# Hitching Post



## carlenehorse (Oct 26, 2008)

Let see those hitching post where you tack, groom, wash and clip. My husband is going to make me something for me to clip my horses, trim their feet and unhitch from driving. I would like to see yours to get a idea.

Carlene


----------



## Mona (Oct 26, 2008)

YAY! GREAT post!! I will be watching this closely too. I have often wondered about "hitching posts" as well...those ones like you see in westerns out in front of the saloons!






I have seen them, but what I would like to know, is how are they made?? How deep do the poles need to go into the ground, and how do you secure the topr rail into the posts?

Here are photos of the type of "hitching posts" I am referring to...not sure if they are the same as whay you mean or not? There were at the ranch just south of Taos, NM where we went riding on our trip.





















As to where I trim feet, clip etc. I do that in crossties in my barn aisle. if not there, then just tied to a post of my fencing.


----------



## Marty (Oct 27, 2008)

Not a fan of the hitching post at all.

Don't have one, never will use one.

Seen too many accidents happen.

I just use cross ties or a single tie.


----------



## Stef (Oct 27, 2008)

Here is my hitching posts not the best picture but the only one I have right now.


----------



## carlenehorse (Oct 27, 2008)

Yes Mona that is what I was talking about. It will be so convenient for unhitching the harness when I am done driving.

Marty I don't think I will use it for the clipping or washing it will probably be used mostly for unhitching/hitching the harness.

They would never be left unattended as the last thing I put away is the cart and harness my horse always gets taken care of first so I understand what you mean about accidents.

Stef if I am seeing the picture right your hitching post is shaped like a Z? I like that it is nice. If you can post a better picture of it I would appreciate it.

Carlene


----------



## Charlene (Oct 27, 2008)

gary built this for me the year we moved to the country, long before i ever had minis.






the "low" bar on the left is where i put my saddle while i am grooming tuffy. it's the perfect height to tie a mini to for baths, clipping, etc.


----------



## Marsha Cassada (Oct 27, 2008)

There are some fine looking hitching posts!

Mine was an old iron support for a sign. I got it from a salvage yard. The legs are about 18" in the ground, in concrete. Not very suitable for big horses as it is too low, but it works fine for my little ones.
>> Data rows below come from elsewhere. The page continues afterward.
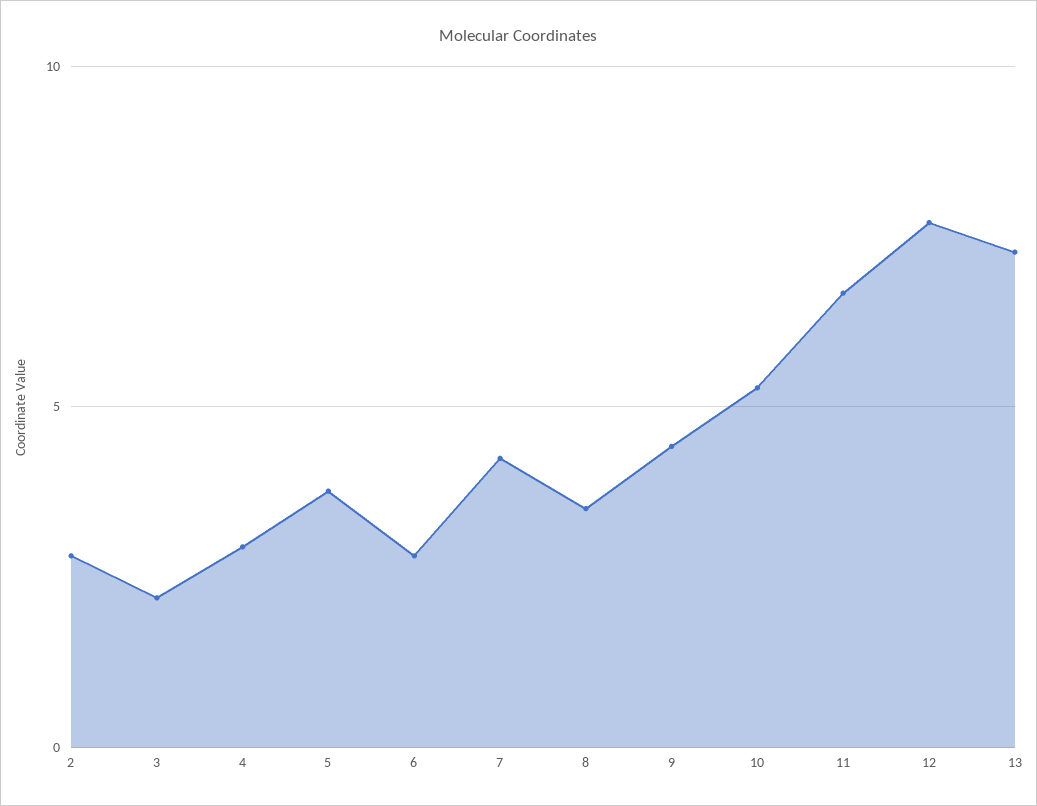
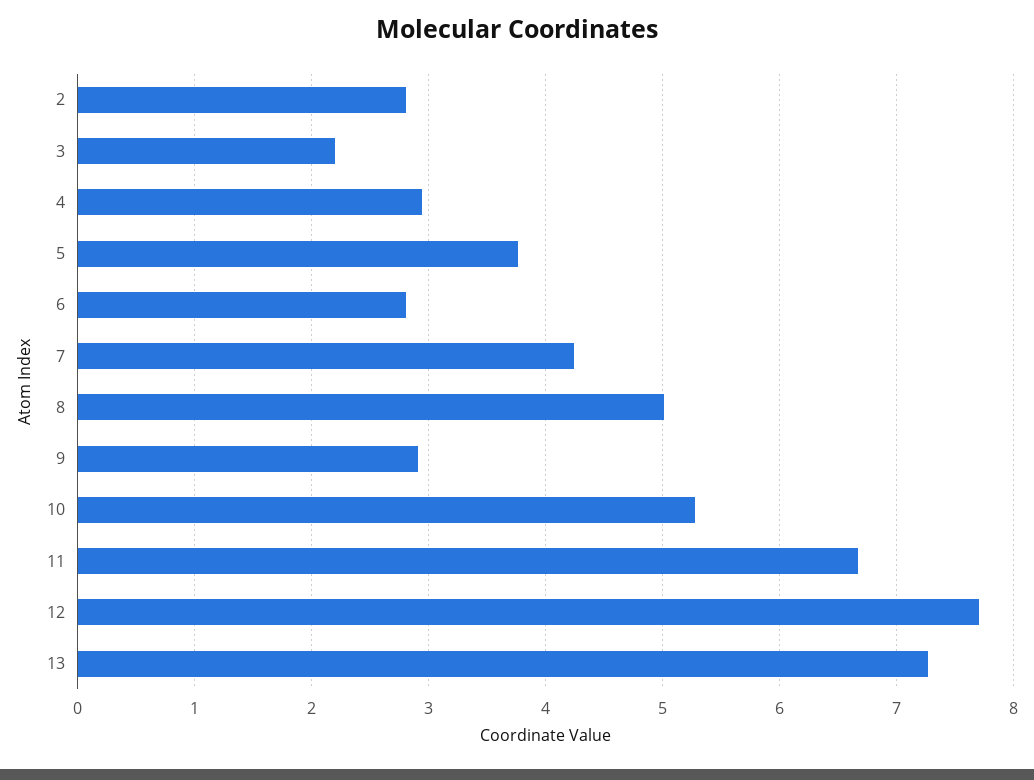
  {
    "2": 2.8,
    "3": 2.2,
    "4": 2.9,
    "5": 3.8,
    "6": 2.8,
    "7": 4.2,
-   "8": 3.5,
+   "8": 5,
-   "9": 4.5,
+   "9": 2.9,
    "10": 5.3,
    "11": 6.7,
    "12": 7.7,
    "13": 7.3
  }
It is up close to the house, as sometimes I need to tie them there. That's what hitching posts are for, right?


----------



## Stef (Oct 27, 2008)

Hi Carlene, no it isn't shaped like a Z it is actually to seperate hitching posts put next to each other.


----------



## Leeana (Oct 28, 2008)

Marty said:


> Not a fan of the hitching post at all. Don't have one, never will use one.
> 
> Seen too many accidents happen.
> 
> I just use cross ties or a single tie.


Marty, ive seen far more accidents happen with cross ties...

I dont have a hitching post, if i have to tie them normally i just tie them in a stall , if im clipping i tie them outside the stall...if i am bathing, i have an enclosed area where i bathe them with a railing where i tie them.


----------



## carlenehorse (Oct 28, 2008)

Thanks for the pictures Stef I appreciate it.

Carlene


----------



## Keri (Oct 29, 2008)

Just make sure that the posts are low enough for them. If not, they'll just walk right underneath them. I'd like to get a hitching post in next year. Just so that I can harness and hook them to the cart. I shave and bath at my trailer or stall because they provide shade for me.


----------



## markadoodle (Oct 29, 2008)

I HAVE one it works great but it was made for big horses and my minis walk under it lol


----------



## carlenehorse (Oct 29, 2008)

Keri that is too funny I will remember that advice.

Carlene


----------



## markadoodle (Oct 30, 2008)

BUT also nit short enogh for there legs to get caught if they rear maybe 40 or 43 inches?


----------